=== EXTRAIT À LIRE ===
——

Edmond Simeoni, figure tutélaire du nationalisme corse, se rêve en leader de la défense du littoral. Heureusement, ses amis se gardent d’évoquer ses villas et son goût du tourisme et du golf…
Papier publié le 7 avril
En septembre 2008, Amnistia.net, immédiatement relayé par Bakchich, publiait une longue enquête concernant les terrains personnels de trois hauts responsables de la Collectivité territoriale de Corse. Des terrains proches du rivage, situés sur des espaces remarquables, bref des terrains inconstructibles qui étaient pourtant promis à la « désanctuarisation » dans le nouveau plan d’aménagement de l’île, le fameux PADDUC. Un plan arrêté en juillet 2008 par Ange Santini, le président de l’Exécutif de l’île en personne. Toute la Corse a pu ainsi découvrir que les porteurs du projet du PADDUC, n’avaient pas négligé de surveiller, de très près, leurs propres intérêts familiaux. Le conflit d’intérêt était d’une évidence manifeste. Le scandale aussi.

——

=== DONNÉES FOURNIES ===
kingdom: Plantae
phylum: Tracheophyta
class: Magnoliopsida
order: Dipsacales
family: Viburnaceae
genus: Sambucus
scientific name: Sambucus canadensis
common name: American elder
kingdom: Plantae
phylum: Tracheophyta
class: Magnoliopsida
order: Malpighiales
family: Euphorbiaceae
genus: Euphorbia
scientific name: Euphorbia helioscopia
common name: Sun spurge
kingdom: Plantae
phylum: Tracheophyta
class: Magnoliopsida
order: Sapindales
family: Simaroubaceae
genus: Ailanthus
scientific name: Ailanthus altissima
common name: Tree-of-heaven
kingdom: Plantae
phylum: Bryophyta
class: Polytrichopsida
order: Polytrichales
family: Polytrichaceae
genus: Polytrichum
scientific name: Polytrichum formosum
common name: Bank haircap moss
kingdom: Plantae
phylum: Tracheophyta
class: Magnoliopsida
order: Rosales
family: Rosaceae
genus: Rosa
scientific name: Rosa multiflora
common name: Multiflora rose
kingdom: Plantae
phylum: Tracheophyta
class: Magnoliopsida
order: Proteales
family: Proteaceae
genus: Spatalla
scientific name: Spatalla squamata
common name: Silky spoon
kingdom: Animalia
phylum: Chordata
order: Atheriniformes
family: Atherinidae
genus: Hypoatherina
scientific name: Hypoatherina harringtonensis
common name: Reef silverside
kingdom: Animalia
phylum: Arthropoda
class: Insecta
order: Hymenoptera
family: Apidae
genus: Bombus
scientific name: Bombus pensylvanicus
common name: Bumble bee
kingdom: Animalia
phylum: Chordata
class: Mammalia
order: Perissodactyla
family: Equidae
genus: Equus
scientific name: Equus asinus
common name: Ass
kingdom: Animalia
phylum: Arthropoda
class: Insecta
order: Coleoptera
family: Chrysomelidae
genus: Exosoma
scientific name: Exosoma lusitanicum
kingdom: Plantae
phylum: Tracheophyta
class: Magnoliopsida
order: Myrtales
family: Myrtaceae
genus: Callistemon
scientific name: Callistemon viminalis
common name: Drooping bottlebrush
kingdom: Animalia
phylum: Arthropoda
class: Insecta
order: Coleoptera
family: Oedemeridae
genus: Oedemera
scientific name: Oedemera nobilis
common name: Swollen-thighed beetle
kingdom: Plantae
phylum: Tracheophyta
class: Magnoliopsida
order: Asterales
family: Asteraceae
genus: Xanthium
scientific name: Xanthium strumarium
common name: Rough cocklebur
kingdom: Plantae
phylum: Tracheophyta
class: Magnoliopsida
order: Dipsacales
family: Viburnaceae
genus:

——

Relevez toutes les dates citées dans l'extrait sur le littoral corse. Pour répondre, servez-vous seulement de l'extrait.

7 avril
septembre 2008
juillet 2008